◆ Aim of the task
Please convert the records below into a numbered list, from the start of the records through the line holding "genus: Baccharis", inclusive, and leave out any blank lines.

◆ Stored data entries
-=-=-=-=-

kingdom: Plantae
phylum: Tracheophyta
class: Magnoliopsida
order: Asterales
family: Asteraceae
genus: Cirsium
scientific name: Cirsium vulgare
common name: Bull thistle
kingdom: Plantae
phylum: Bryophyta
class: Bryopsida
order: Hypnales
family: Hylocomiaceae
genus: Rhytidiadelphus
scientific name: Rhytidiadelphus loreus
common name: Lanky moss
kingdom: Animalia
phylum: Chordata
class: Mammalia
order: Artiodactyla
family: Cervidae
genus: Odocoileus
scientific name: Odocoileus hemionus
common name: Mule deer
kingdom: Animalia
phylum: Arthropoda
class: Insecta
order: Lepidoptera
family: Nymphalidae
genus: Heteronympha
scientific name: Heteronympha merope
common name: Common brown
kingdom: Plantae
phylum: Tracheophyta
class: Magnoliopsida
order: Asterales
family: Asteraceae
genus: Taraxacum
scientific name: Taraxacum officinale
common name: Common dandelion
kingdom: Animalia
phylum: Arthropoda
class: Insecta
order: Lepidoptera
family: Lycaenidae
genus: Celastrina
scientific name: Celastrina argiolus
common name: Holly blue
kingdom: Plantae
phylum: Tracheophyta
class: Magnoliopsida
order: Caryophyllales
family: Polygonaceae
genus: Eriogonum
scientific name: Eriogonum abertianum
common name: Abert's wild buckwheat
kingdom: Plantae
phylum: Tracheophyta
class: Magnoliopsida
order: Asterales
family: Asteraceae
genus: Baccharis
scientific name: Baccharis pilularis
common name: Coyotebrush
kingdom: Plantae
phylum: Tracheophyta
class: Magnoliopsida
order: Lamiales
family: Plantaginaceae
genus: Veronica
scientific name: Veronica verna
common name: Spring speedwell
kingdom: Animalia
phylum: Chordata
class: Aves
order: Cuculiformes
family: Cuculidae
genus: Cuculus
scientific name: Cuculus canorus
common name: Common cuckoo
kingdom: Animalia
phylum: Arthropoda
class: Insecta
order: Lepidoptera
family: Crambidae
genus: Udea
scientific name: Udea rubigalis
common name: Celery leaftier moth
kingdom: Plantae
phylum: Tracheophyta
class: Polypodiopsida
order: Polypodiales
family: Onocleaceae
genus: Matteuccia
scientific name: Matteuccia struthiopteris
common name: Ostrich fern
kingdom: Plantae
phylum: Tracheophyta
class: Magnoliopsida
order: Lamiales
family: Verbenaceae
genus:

-=-=-=-=-

◆ Result of this task
1. kingdom: Plantae
2. phylum: Tracheophyta
3. class: Magnoliopsida
4. order: Asterales
5. family: Asteraceae
6. genus: Cirsium
7. scientific name: Cirsium vulgare
8. common name: Bull thistle
9. kingdom: Plantae
10. phylum: Bryophyta
11. class: Bryopsida
12. order: Hypnales
13. family: Hylocomiaceae
14. genus: Rhytidiadelphus
15. scientific name: Rhytidiadelphus loreus
16. common name: Lanky moss
17. kingdom: Animalia
18. phylum: Chordata
19. class: Mammalia
20. order: Artiodactyla
21. family: Cervidae
22. genus: Odocoileus
23. scientific name: Odocoileus hemionus
24. common name: Mule deer
25. kingdom: Animalia
26. phylum: Arthropoda
27. class: Insecta
28. order: Lepidoptera
29. family: Nymphalidae
30. genus: Heteronympha
31. scientific name: Heteronympha merope
32. common name: Common brown
33. kingdom: Plantae
34. phylum: Tracheophyta
35. class: Magnoliopsida
36. order: Asterales
37. family: Asteraceae
38. genus: Taraxacum
39. scientific name: Taraxacum officinale
40. common name: Common dandelion
41. kingdom: Animalia
42. phylum: Arthropoda
43. class: Insecta
44. order: Lepidoptera
45. family: Lycaenidae
46. genus: Celastrina
47. scientific name: Celastrina argiolus
48. common name: Holly blue
49. kingdom: Plantae
50. phylum: Tracheophyta
51. class: Magnoliopsida
52. order: Caryophyllales
53. family: Polygonaceae
54. genus: Eriogonum
55. scientific name: Eriogonum abertianum
56. common name: Abert's wild buckwheat
57. kingdom: Plantae
58. phylum: Tracheophyta
59. class: Magnoliopsida
60. order: Asterales
61. family: Asteraceae
62. genus: Baccharis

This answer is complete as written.